## Instruction 1
Decide whether each statement below agrees with the battery cathode text. Answer yes or no for each, quoting the words of the text that decide it.
(a) The precursor was dried in a cake dryer at 180° C.
(b) The large and small particle size materials were mixed at a weight ratio of 80:20.
(c) The mixture was sintered in a nitrogen atmosphere.
## Instruction 2
Carry on the battery cathode text past its last sentence with the next part.

NH4(OH) was added to the co-precipitation reaction as a chelating agent, and NaOH was used for pH control. The precipitate obtained by the co-precipitation pr°Cess was filtered, washed with distilled water, and then dried in a cake dryer at 180° C. to prepare a positive electrode active material precursor.
The composition of the prepared precursor was (Ni0.92Co0.04Mn0.04)(OH)2, the average particle diameter D50 of the large-size precursor was 14.3 μm, and the average particle diameter D50 of the small-size precursor was 4.5 μm.
A mixture obtained by uniformly mixing the precursor prepared in the Preparation Example 1, lithium raw material, aluminum raw material and doping raw material was sintered in an oxygen atmosphere in a tube furnace. The sintering condition was maintained at 480° C. for 5 hours and then at 740-780° C. for 15 hours, and the heating speed was 5° C./min.
LiOH H2O (Samjeon Chemical, battery grade) was used as the lithium raw material used, Al(OH)3 (Aldrich, 3N) was used as the aluminum raw material, and ZrO2 (Aldrich, 3N), and Nb2O5 (Aldrich, 3N) were used as the doping raw materials.
At this time, the doping amount is expressed as M=Ni0.90Co0.04Mn0.04Al0.02 based on LiNi0.90Co0.04Mn0.04Al0.02O2, which is not doped with the metal element, and the amount of doping material is adjusted so that M and the total amount of doping are 1 mol. That is, it has a Li(M)1-x(D)xO2 (M=NCMA, D=doping material) structure. The entire composition of the large particle size and small particle size positive electrode active materials doped with the two elements prepared in this way was Li(M)0.9964Zr0.0035Nb0.0001O2.
The sintered large particle size and small particle size positive electrode active material is uniformly mixed at a weight ratio of 80:20 (large particle size:small particle size) to obtain the positive electrode active material of Example 1 in a bi-modal form.
A positive electrode active material in a bimodal form was prepared by the same method as in the exemplary embodiment 1, except that the amount of doping was adjusted using the precursor prepared in Preparation Example 1.
The entire composition of the large and small particle size positive electrode active materials prepared according to Comparative Example 1 was Li(M)0.9965Zr0.0035O2.
A positive electrode active material in a bimodal form was prepared in the same manner as in the exemplary embodiment 1, except that the amount of the doping material was adjusted using the precursor prepared in Preparation Example 1.
The entire composition of the positive electrode active material prepared according to exemplary embodiment 2 was Li(M)0.99625Zr0.0035Nb0.00025.
A positive electrode active material in a bimodal form was prepared by the same method as in the exemplary embodiment 1, except that the amount of the doping material was adjusted using the precursor prepared in Preparation Example 1.
The entire composition of the positive electrode active material prepared according to exemplary embodiment 3 was Li(M)0.996Zr0.0035Nb0.0005.

## Dataset section

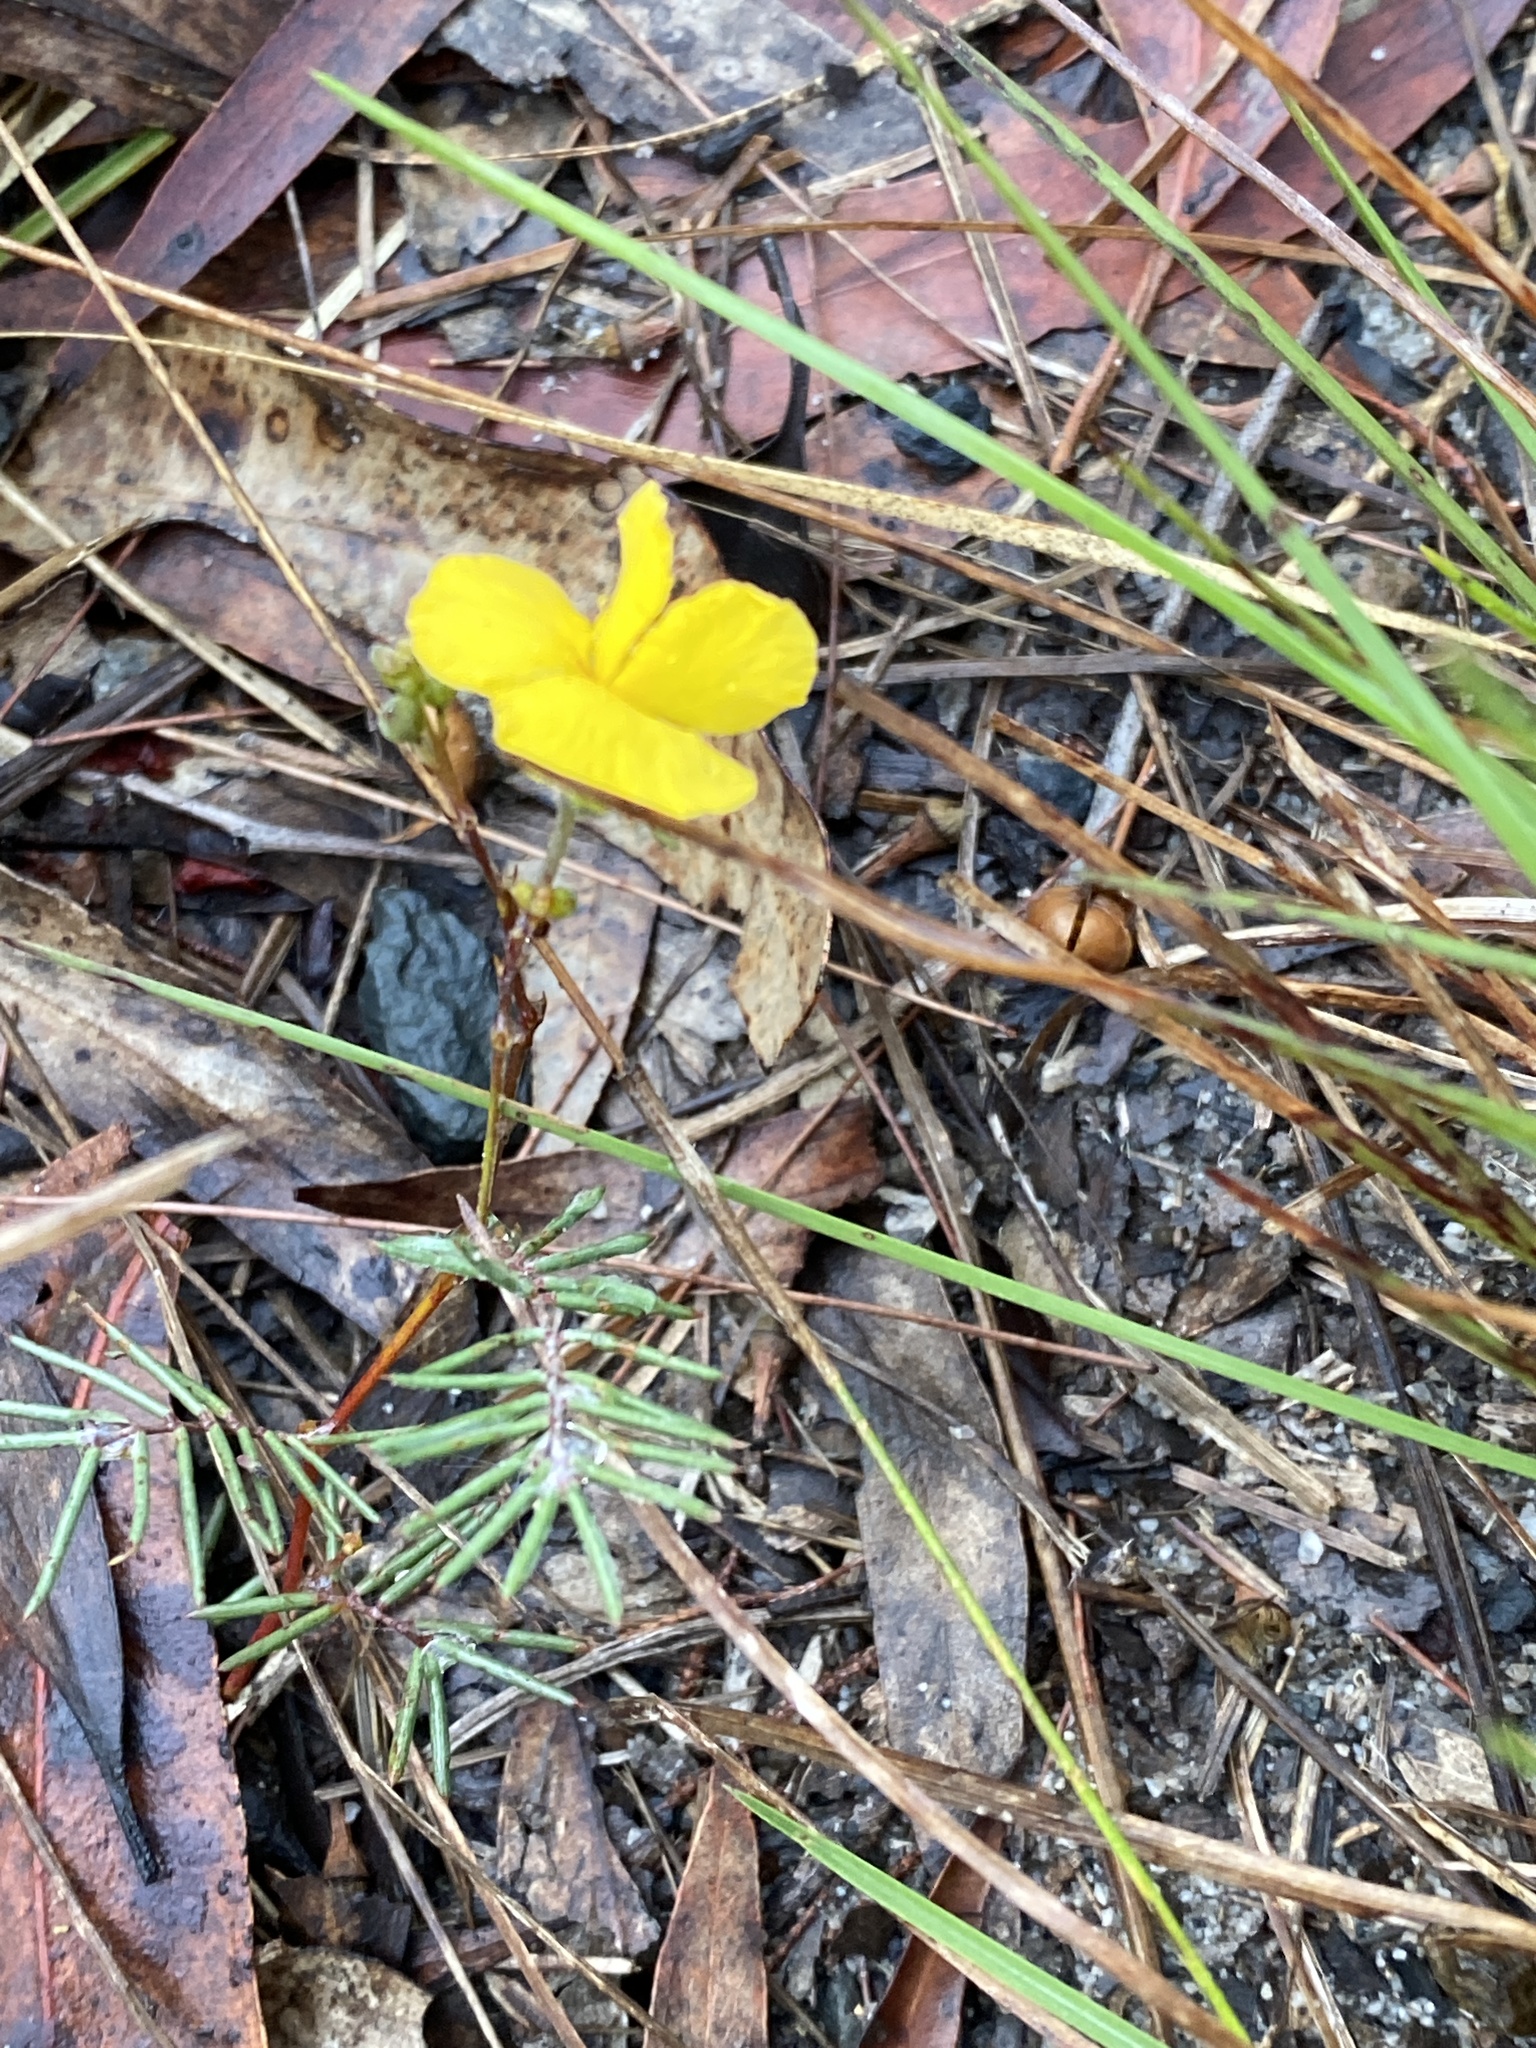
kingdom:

## Final result 1
(a) Yes: "dried in a cake dryer at 180° C."
(b) Yes: "uniformly mixed at a weight ratio of 80:20 (large particle size:small particle size)"
(c) No: "sintered in an oxygen atmosphere in a tube furnace"

## Final result 2
A positive electrode active material in a bimodal form was prepared by the same method as in the exemplary embodiment 1, except that the amount of the doping material was adjusted using the precursor prepared in Preparation Example 1.
The entire composition of the positive electrode active material prepared according to exemplary embodiment 4 was Li(M)0.9955Zr0.0035Nb0.001.
A positive electrode active material in a bimodal form was prepared in the same manner as in the exemplary embodiment 1, except that the amount of the doping material was adjusted using the precursor prepared in Preparation Example 1.
The entire composition of the positive electrode active material prepared according to exemplary embodiment 5 was Li(M)0.994Zr0.0035Nb0.0025.
A positive electrode active material in a bimodal form was prepared in the same manner as in the exemplary embodiment 1, except that the amount of the doping material was adjusted using the precursor prepared in Preparation Example 1.
The entire composition of the positive electrode active material prepared according to Reference Example 1 was Li(M)0.9915Zr0.0035Nb0.005.
A positive electrode active material in a bimodal form was prepared by the same method as in the exemplary embodiment 1, except that the amount of the doping material was adjusted using the precursor prepared in Preparation Example 1.
The entire composition of the positive electrode active material prepared according to Reference Example 2 was Li(M)0.9865Zr0.0035Nb0.01.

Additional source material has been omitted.